Information shown:
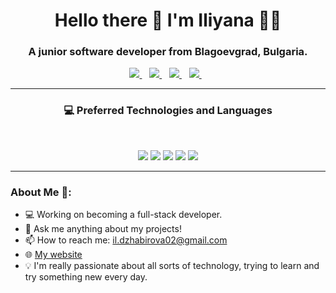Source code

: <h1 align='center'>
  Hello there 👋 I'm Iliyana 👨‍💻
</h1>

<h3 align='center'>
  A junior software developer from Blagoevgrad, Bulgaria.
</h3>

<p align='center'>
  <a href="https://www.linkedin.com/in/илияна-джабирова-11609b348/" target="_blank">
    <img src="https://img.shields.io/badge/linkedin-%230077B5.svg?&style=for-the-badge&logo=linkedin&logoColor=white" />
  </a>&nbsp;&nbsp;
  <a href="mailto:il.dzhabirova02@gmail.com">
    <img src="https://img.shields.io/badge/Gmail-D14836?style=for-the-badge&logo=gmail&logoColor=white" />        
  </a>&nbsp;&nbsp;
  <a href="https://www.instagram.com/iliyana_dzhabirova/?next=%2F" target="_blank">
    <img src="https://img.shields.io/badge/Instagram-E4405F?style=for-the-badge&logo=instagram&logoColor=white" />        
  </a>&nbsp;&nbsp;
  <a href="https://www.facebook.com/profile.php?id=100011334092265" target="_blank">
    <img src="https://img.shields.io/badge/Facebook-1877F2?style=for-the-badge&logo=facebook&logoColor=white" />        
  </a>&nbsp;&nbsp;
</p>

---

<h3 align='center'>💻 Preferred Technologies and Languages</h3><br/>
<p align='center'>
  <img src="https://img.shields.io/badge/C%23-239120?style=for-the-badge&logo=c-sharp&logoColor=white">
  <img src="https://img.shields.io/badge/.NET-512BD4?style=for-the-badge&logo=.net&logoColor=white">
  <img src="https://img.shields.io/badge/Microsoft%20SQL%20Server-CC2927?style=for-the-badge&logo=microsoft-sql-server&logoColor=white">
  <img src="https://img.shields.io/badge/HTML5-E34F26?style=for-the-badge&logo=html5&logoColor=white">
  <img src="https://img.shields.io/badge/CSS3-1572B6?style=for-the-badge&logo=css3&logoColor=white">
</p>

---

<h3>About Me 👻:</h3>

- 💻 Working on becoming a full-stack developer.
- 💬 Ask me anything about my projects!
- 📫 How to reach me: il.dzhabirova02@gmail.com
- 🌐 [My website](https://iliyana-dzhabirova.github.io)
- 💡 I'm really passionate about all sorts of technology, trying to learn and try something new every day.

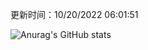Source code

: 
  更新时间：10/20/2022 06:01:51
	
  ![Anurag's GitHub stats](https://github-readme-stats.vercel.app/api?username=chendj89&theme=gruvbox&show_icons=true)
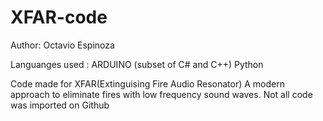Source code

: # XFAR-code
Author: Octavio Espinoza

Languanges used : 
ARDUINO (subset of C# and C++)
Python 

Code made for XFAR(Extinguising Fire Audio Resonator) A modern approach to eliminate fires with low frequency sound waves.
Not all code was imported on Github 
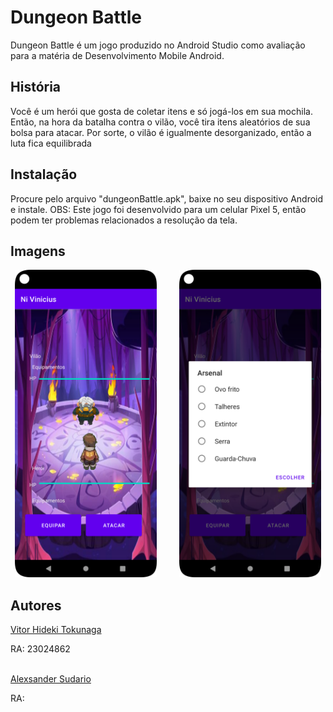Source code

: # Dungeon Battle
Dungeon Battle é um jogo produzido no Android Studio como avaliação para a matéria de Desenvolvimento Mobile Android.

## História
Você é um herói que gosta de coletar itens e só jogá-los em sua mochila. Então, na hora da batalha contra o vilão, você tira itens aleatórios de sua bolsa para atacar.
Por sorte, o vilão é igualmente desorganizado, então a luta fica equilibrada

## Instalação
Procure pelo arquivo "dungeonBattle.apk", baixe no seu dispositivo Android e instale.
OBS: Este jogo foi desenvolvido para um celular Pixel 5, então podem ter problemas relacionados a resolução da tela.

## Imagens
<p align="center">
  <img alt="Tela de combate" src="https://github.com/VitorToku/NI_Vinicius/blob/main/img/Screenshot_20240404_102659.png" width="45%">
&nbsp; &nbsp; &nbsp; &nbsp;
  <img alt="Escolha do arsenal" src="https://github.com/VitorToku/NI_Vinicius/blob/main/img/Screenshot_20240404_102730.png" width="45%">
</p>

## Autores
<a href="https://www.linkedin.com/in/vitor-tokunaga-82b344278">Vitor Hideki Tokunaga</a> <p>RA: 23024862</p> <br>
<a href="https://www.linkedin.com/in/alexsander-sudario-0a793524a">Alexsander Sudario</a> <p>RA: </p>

What is being asked: Write out the source text of all four entries above verbatim, leaving out the pictures.

Solution below:
Source code

: <h1 align='center'>
  Hello there 👋 I'm Iliyana 👨‍💻
</h1>

<h3 align='center'>
  A junior software developer from Blagoevgrad, Bulgaria.
</h3>

<p align='center'>
  <a href="https://www.linkedin.com/in/илияна-джабирова-11609b348/" target="_blank">
    <img src="https://img.shields.io/badge/linkedin-%230077B5.svg?&style=for-the-badge&logo=linkedin&logoColor=white" />
  </a>&nbsp;&nbsp;
  <a href="mailto:il.dzhabirova02@gmail.com">
    <img src="https://img.shields.io/badge/Gmail-D14836?style=for-the-badge&logo=gmail&logoColor=white" />        
  </a>&nbsp;&nbsp;
  <a href="https://www.instagram.com/iliyana_dzhabirova/?next=%2F" target="_blank">
    <img src="https://img.shields.io/badge/Instagram-E4405F?style=for-the-badge&logo=instagram&logoColor=white" />        
  </a>&nbsp;&nbsp;
  <a href="https://www.facebook.com/profile.php?id=100011334092265" target="_blank">
    <img src="https://img.shields.io/badge/Facebook-1877F2?style=for-the-badge&logo=facebook&logoColor=white" />        
  </a>&nbsp;&nbsp;
</p>

---

<h3 align='center'>💻 Preferred Technologies and Languages</h3><br/>
<p align='center'>
  <img src="https://img.shields.io/badge/C%23-239120?style=for-the-badge&logo=c-sharp&logoColor=white">
  <img src="https://img.shields.io/badge/.NET-512BD4?style=for-the-badge&logo=.net&logoColor=white">
  <img src="https://img.shields.io/badge/Microsoft%20SQL%20Server-CC2927?style=for-the-badge&logo=microsoft-sql-server&logoColor=white">
  <img src="https://img.shields.io/badge/HTML5-E34F26?style=for-the-badge&logo=html5&logoColor=white">
  <img src="https://img.shields.io/badge/CSS3-1572B6?style=for-the-badge&logo=css3&logoColor=white">
</p>

---

<h3>About Me 👻:</h3>

- 💻 Working on becoming a full-stack developer.
- 💬 Ask me anything about my projects!
- 📫 How to reach me: il.dzhabirova02@gmail.com
- 🌐 [My website](https://iliyana-dzhabirova.github.io)
- 💡 I'm really passionate about all sorts of technology, trying to learn and try something new every day.

Source code

: 
  更新时间：10/20/2022 06:01:51
	
  ![Anurag's GitHub stats](https://github-readme-stats.vercel.app/api?username=chendj89&theme=gruvbox&show_icons=true)
Source code

: # XFAR-code
Author: Octavio Espinoza

Languanges used : 
ARDUINO (subset of C# and C++)
Python 

Code made for XFAR(Extinguising Fire Audio Resonator) A modern approach to eliminate fires with low frequency sound waves.
Not all code was imported on Github 
Source code

: # Dungeon Battle
Dungeon Battle é um jogo produzido no Android Studio como avaliação para a matéria de Desenvolvimento Mobile Android.

## História
Você é um herói que gosta de coletar itens e só jogá-los em sua mochila. Então, na hora da batalha contra o vilão, você tira itens aleatórios de sua bolsa para atacar.
Por sorte, o vilão é igualmente desorganizado, então a luta fica equilibrada

## Instalação
Procure pelo arquivo "dungeonBattle.apk", baixe no seu dispositivo Android e instale.
OBS: Este jogo foi desenvolvido para um celular Pixel 5, então podem ter problemas relacionados a resolução da tela.

## Imagens
<p align="center">
  <img alt="Tela de combate" src="https://github.com/VitorToku/NI_Vinicius/blob/main/img/Screenshot_20240404_102659.png" width="45%">
&nbsp; &nbsp; &nbsp; &nbsp;
  <img alt="Escolha do arsenal" src="https://github.com/VitorToku/NI_Vinicius/blob/main/img/Screenshot_20240404_102730.png" width="45%">
</p>

## Autores
<a href="https://www.linkedin.com/in/vitor-tokunaga-82b344278">Vitor Hideki Tokunaga</a> <p>RA: 23024862</p> <br>
<a href="https://www.linkedin.com/in/alexsander-sudario-0a793524a">Alexsander Sudario</a> <p>RA: </p>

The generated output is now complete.